Nach Einschätzung der Kammer entsteht bei Verbrauchern der Eindruck, dass Preisaktionen im eigenen regionalen Umfeld gelten. Diese Erwartung sei durch die Kampagne nicht erfüllt worden. Die ausführliche schriftliche Urteilsbegründung wird in einigen Wochen erwartet.
Kritik der Verbraucherschützer: Keine Transparenz für Kunden
Die Verbraucherzentrale Hamburg sah in der Aktion mehrere Verstöße. Die beworbene Anzahl reduzierter Produkte sei nicht überprüfbar gewesen, da Lidl keine Liste der Artikel veröffentlicht habe. Zusätzlich blieb offen, in welchen Filialen die Preisreduzierungen tatsächlich umgesetzt wurden. Hinweise zu Einschränkungen fanden sich lediglich in einer Fußnote.
Armin Valet von der Verbraucherzentrale Hamburg bewertete die Entscheidung positiv. Aus Sicht der Verbraucherschützer war die Werbeaussage nicht zutreffend und führte zu einer Irreführung.
Rechtliche Grundlage der Klage
Die Klage stützte sich auf zwei zentrale Regelwerke:
- Lebensmittelinformationsverordnung und Gesetz gegen den unlauteren Wettbewerb (UWG): Beide verlangen, dass Angaben zu Preisvorteilen klar und nicht irreführend sein müssen.

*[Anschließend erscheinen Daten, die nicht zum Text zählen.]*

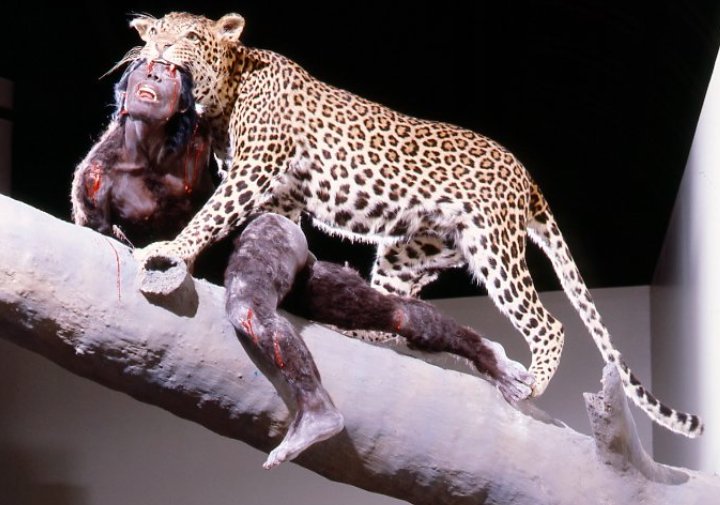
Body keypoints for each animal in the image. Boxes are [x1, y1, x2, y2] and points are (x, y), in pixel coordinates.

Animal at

Die Richter folgten dieser Argumentation und sahen die Anforderungen nicht erfüllt.
Reaktion von Lidl auf die Vorwürfe
Lidl hatte die Kritik bereits im Vorjahr zurückgewiesen. Ein Sprecher erklärte, die Zahl 500 beziehe sich auf die in Deutschland reduzierten Einzelartikel. Die Aktion habe sowohl bundesweite als auch regionale Preisanpassungen umfasst. Eine Veröffentlichung detaillierter Artikellisten lehnte das Unternehmen aus Wettbewerbsgründen ab.
Ob der Discounter gegen das Urteil Berufung einlegt, ist derzeit offen.
Einordnung für den Handel
Das Urteil zeigt, wie wichtig transparente Preisaktionen im Einzelhandel sind. Unklare Angaben zu Umfang, Gültigkeit und betroffenen Produkten können als irreführend gewertet werden. Für Händler bedeutet das: Preiswerbung muss nachvollziehbar, überprüfbar und eindeutig formuliert sein, um rechtliche Risiken zu vermeiden.